DATA:
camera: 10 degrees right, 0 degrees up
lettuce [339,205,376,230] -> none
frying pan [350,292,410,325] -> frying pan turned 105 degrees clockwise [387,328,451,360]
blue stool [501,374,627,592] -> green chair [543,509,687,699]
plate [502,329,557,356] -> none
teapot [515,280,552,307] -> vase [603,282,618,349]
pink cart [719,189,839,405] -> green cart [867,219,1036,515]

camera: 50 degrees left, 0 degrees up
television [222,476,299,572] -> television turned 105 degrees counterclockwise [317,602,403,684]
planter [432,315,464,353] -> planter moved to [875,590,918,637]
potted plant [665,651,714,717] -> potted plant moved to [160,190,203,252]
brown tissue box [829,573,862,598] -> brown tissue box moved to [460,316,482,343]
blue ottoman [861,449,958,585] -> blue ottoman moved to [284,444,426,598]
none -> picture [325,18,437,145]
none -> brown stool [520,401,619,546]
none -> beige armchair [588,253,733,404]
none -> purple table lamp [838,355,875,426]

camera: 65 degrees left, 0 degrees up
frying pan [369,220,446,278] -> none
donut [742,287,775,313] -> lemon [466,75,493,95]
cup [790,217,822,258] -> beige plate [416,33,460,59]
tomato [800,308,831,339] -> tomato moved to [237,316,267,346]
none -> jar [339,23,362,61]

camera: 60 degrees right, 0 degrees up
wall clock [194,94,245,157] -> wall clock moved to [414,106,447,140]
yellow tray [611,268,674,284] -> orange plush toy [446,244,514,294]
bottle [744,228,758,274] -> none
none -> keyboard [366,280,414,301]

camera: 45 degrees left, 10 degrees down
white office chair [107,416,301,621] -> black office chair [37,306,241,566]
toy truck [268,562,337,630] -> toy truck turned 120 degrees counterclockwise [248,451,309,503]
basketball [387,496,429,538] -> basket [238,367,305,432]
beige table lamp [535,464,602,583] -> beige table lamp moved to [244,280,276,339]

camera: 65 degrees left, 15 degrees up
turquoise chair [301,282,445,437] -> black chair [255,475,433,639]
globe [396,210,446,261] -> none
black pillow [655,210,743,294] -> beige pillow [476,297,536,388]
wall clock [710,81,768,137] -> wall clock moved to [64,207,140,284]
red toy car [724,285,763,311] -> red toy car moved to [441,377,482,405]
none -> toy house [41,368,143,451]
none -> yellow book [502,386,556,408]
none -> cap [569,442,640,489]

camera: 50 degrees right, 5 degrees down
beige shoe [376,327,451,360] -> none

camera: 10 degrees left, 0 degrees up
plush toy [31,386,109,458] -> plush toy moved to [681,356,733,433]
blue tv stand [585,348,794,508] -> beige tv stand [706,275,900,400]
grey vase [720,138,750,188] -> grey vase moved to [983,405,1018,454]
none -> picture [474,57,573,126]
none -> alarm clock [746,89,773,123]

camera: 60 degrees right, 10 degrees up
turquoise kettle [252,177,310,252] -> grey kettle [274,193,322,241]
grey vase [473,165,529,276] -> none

WHAT YOU HAVE TO DO:
Where the listing above reaches the line that contains "none -> picture [325,18,437,145]", start retyping, and finish with the line that contains "donut [742,287,775,313] ->"; reproduce those lines exactly and no others.

SOLUTION:
none -> picture [325,18,437,145]
none -> brown stool [520,401,619,546]
none -> beige armchair [588,253,733,404]
none -> purple table lamp [838,355,875,426]

camera: 65 degrees left, 0 degrees up
frying pan [369,220,446,278] -> none
donut [742,287,775,313] -> lemon [466,75,493,95]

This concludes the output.